The deal, signed during Russian President Vladimir Putin's visit to Cairo, comes after a November 2015 inter-governmental agreement, which included the provision of a Russian state-backed loan of $25bn for the $30bn project. The Russian loan will cover about 85% of the plant's construction costs, with Egypt contributing the rest from private investors.
The El Dabba 1 is scheduled to be commissioned in 2026, according to Russian state nuclear corporation Rosatom. The contract also includes the construction of a purpose-built storage facility and the supply of containers for the storage of used nuclear fuel. Rosatom will also assist with operation and maintenance during the first ten years of the plant's operations.
Rosatom will help Egypt to develop its nuclear infrastructure, as well as increasing the level of localisation. Several dozens of Egyptian companies will be involved in the construction project, and the first unit is expected to have a localisation level of at least 20%, Rosatom said. Subsequent units will be "even more localised". Russia will support Egypt in training its nuclear personnel and working on public acceptance of nuclear energy. Future nuclear employees will be trained both in Russia and Egypt, with hundreds of Egyptian students to study nuclear disciplines in Russia over the next few years, Rosatom noted.
Rosatom director general Alexei Likhachev said the contracts were "a record-breaking deal in the history of the nuclear industry", as well as being the biggest non-feedstock deal in Russian history. "We offered our partners in Egypt a unique, comprehensive agreement that spans the power plant's entire life cycle of 70 to 80 years. "Rosatom is the only company in the world capable of providing the full range of peaceful nuclear services," he added.
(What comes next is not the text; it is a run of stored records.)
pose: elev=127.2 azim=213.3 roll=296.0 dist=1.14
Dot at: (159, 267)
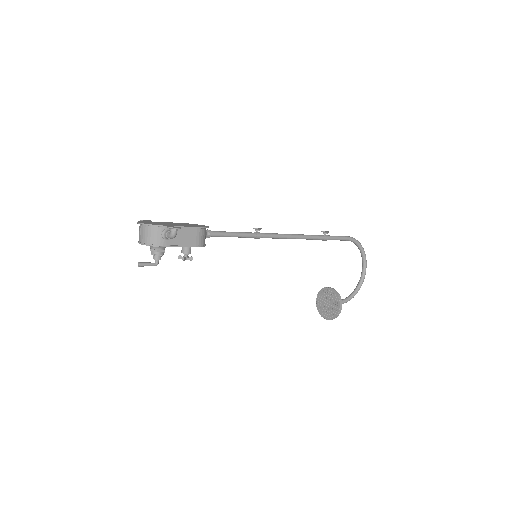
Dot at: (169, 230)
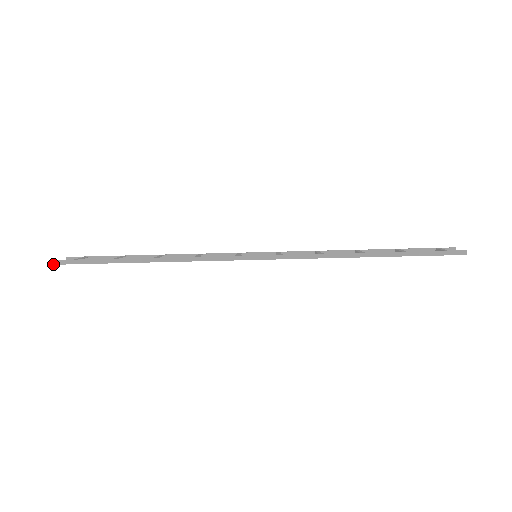
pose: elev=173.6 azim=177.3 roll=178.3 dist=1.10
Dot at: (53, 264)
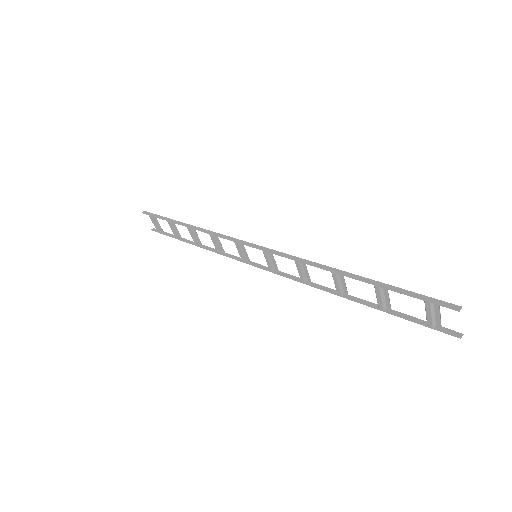
Dot at: (142, 212)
The development of Egypt's nuclear power industry is also important to Russia's economy as dozens of Rosatom companies will be awarded significant contracts, Likhachev said. The entire project is to be completed by 2028-29.
And an agreement was signed on 5 December detailing the construction of the used fuel storage facility. Rosatom’s Director of Public Policy on Radioactive Waste, Spent Nuclear Fuel and Nuclear Decommissioning, Oleg Kryukov, said: “At the request of the company’s Federal Centre for Nuclear and Radiation Safety, the fuel storage will be equipped with double transport-packing containers.”
The used fuel will eventually be transported back to Russia for reprocessing.